-- Opening Marker --

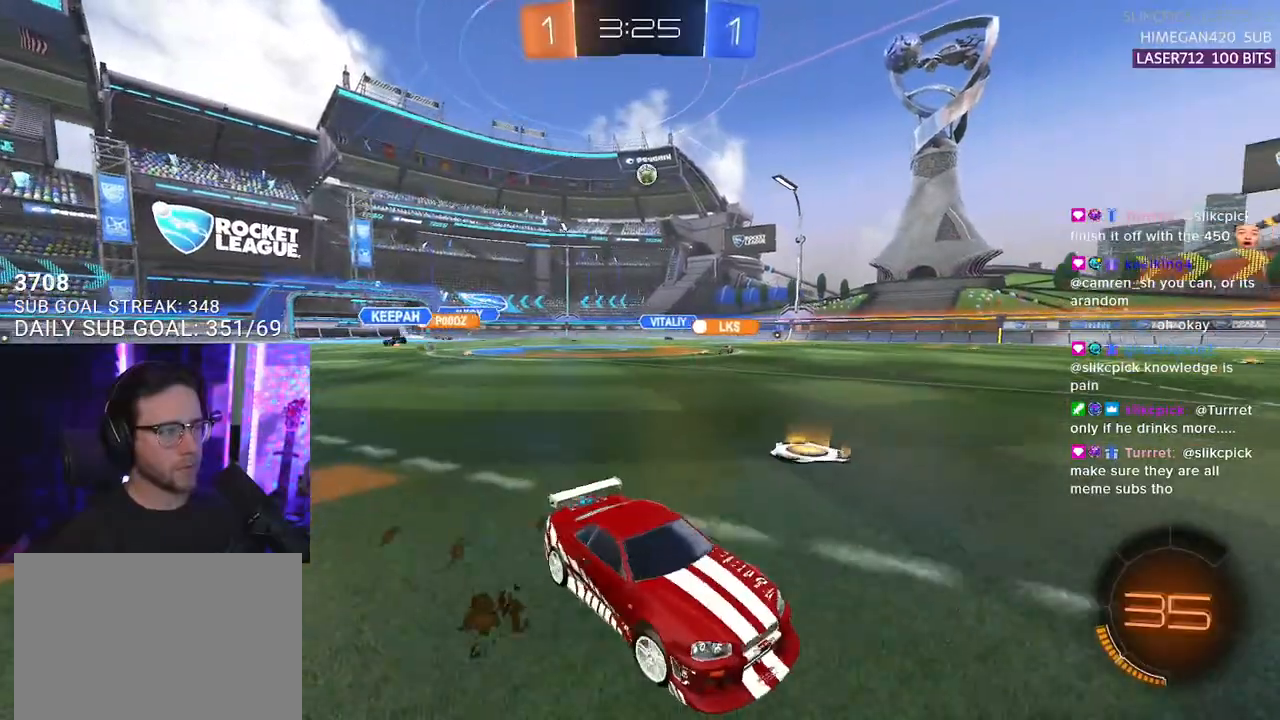
{"buttons": ["R2"], "left_stick": "left", "right_stick": "center", "events": []}
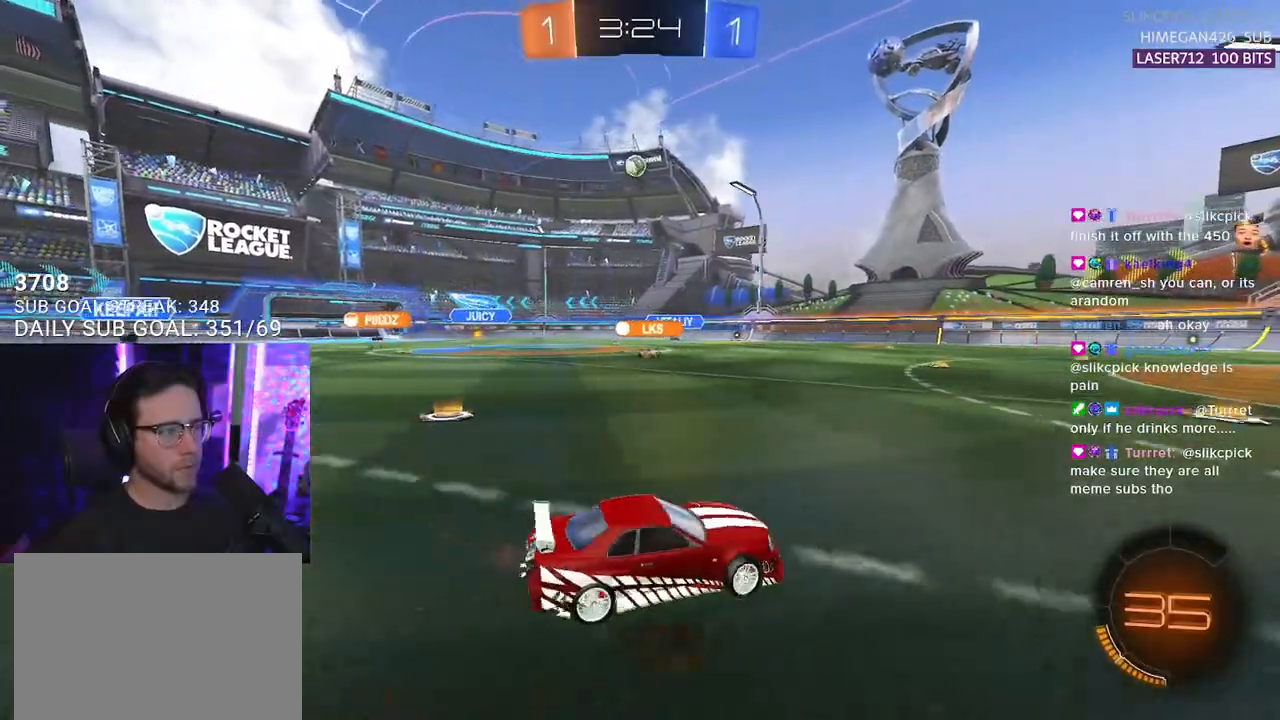
{"buttons": ["R2"], "left_stick": "right", "right_stick": "center", "events": [[33, "R1", "down"], [417, "left_stick", "down"], [433, "R1", "up"], [483, "left_stick", "right"]]}
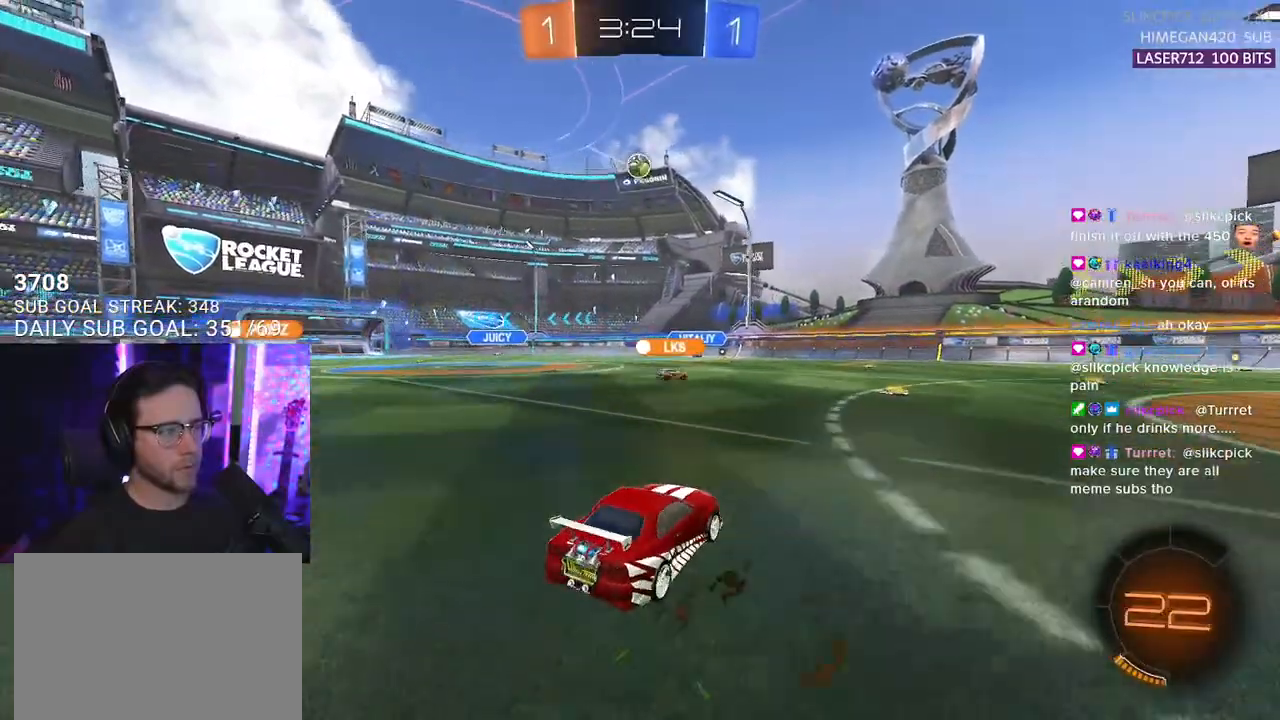
{"buttons": ["R2"], "left_stick": "right", "right_stick": "center", "events": [[283, "left_stick", "center"], [467, "left_stick", "right"]]}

-- Closing Marker --

## TRY IT
The expected answer is the data retyped exactly, without pictures.

## WRITTEN REPLY
{"buttons": ["R2"], "left_stick": "left", "right_stick": "center", "events": []}
{"buttons": ["R2"], "left_stick": "right", "right_stick": "center", "events": [[33, "R1", "down"], [417, "left_stick", "down"], [433, "R1", "up"], [483, "left_stick", "right"]]}
{"buttons": ["R2"], "left_stick": "right", "right_stick": "center", "events": [[283, "left_stick", "center"], [467, "left_stick", "right"]]}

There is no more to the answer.